• _THE RECORDS_:

□ □ □ □ □ □ □

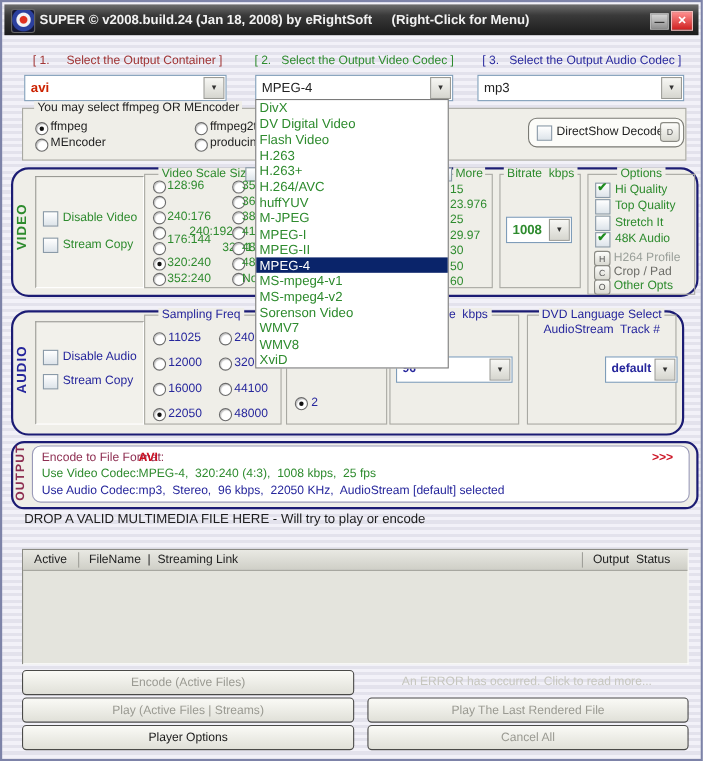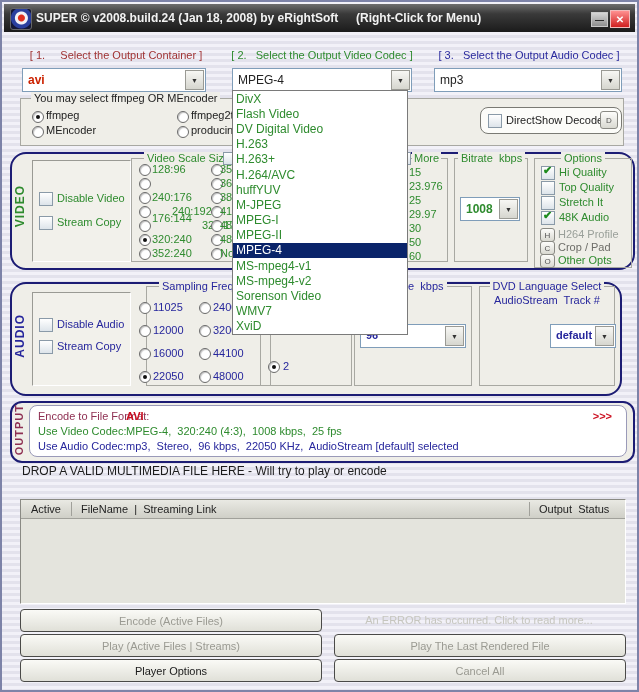--- a/index.html
+++ b/index.html
@@ -179,21 +179,21 @@
   <span class="lbl g" style="left:556px;top:252px;">Other Opts</span>
 
   <div class="frame" style="left:8px;top:280px;width:608px;height:110px;"></div>
   <span class="vlab b" style="left:11px;top:312px;">AUDIO</span>
   <div class="panel" style="left:30px;top:290px;width:97px;height:92px;"></div>
   <span class="cb" style="left:37px;top:316px;"></span>
   <span class="lbl b" style="left:55px;top:316px;">Disable Audio</span>
   <span class="cb" style="left:37px;top:338px;"></span>
   <span class="lbl b" style="left:55px;top:338px;">Stream Copy</span>
 
-  <div class="groupbox" style="left:144px;top:284px;width:123px;height:98px;">
+  <div class="groupbox" style="left:129px;top:284px;width:123px;height:98px;">
     <span class="gcap b" style="left:12px;">Sampling Freq</span>
   </div>
   <span class="radio" style="left:137px;top:300px;"></span>
     <span class="lbl b" style="left:151px;top:299px;">11025</span>
   <span class="radio" style="left:137px;top:323px;"></span>
     <span class="lbl b" style="left:151px;top:322px;">12000</span>
   <span class="radio" style="left:137px;top:346px;"></span>
     <span class="lbl b" style="left:151px;top:345px;">16000</span>
   <span class="radio sel" style="left:137px;top:369px;"></span>
     <span class="lbl b" style="left:151px;top:368px;">22050</span>
@@ -253,30 +253,31 @@
 
   <div class="abtn dis" style="left:18px;top:607px;width:300px;">Encode (Active Files)</div>
   <div class="errflat" style="left:332px;top:607px;width:290px;">An ERROR has occurred. Click to read more...</div>
   <div class="abtn dis" style="left:18px;top:632px;width:300px;">Play (Active Files | Streams)</div>
   <div class="abtn dis" style="left:332px;top:632px;width:290px;">Play The Last Rendered File</div>
   <div class="abtn" style="left:18px;top:657px;width:300px;">Player Options</div>
   <div class="abtn dis" style="left:332px;top:657px;width:290px;">Cancel All</div>
 
   <div class="dd">
     <div class="it">DivX</div>
+    <div class="it">DV Digital Video</div>
     <div class="it">Flash Video</div>
-    <div class="it">DV Digital Video</div>
     <div class="it">H.263</div>
     <div class="it">H.263+</div>
     <div class="it">H.264/AVC</div>
     <div class="it">huffYUV</div>
     <div class="it">M-JPEG</div>
     <div class="it">MPEG-I</div>
     <div class="it">MPEG-II</div>
     <div class="it sel">MPEG-4</div>
     <div class="it">MS-mpeg4-v1</div>
     <div class="it">MS-mpeg4-v2</div>
     <div class="it">Sorenson Video</div>
     <div class="it">WMV7</div>
+    <div class="it">WMV8</div>
     <div class="it">XviD</div>
   </div>
 
 </div>
 
 </body></html>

□ □ □ □ □ □ □

• _WHAT THE TASK REQUIRES_:
If "groupbox" is in a line of the listing above, count that line; give the final number and nothing more.

• _FINISHED TASK_:
2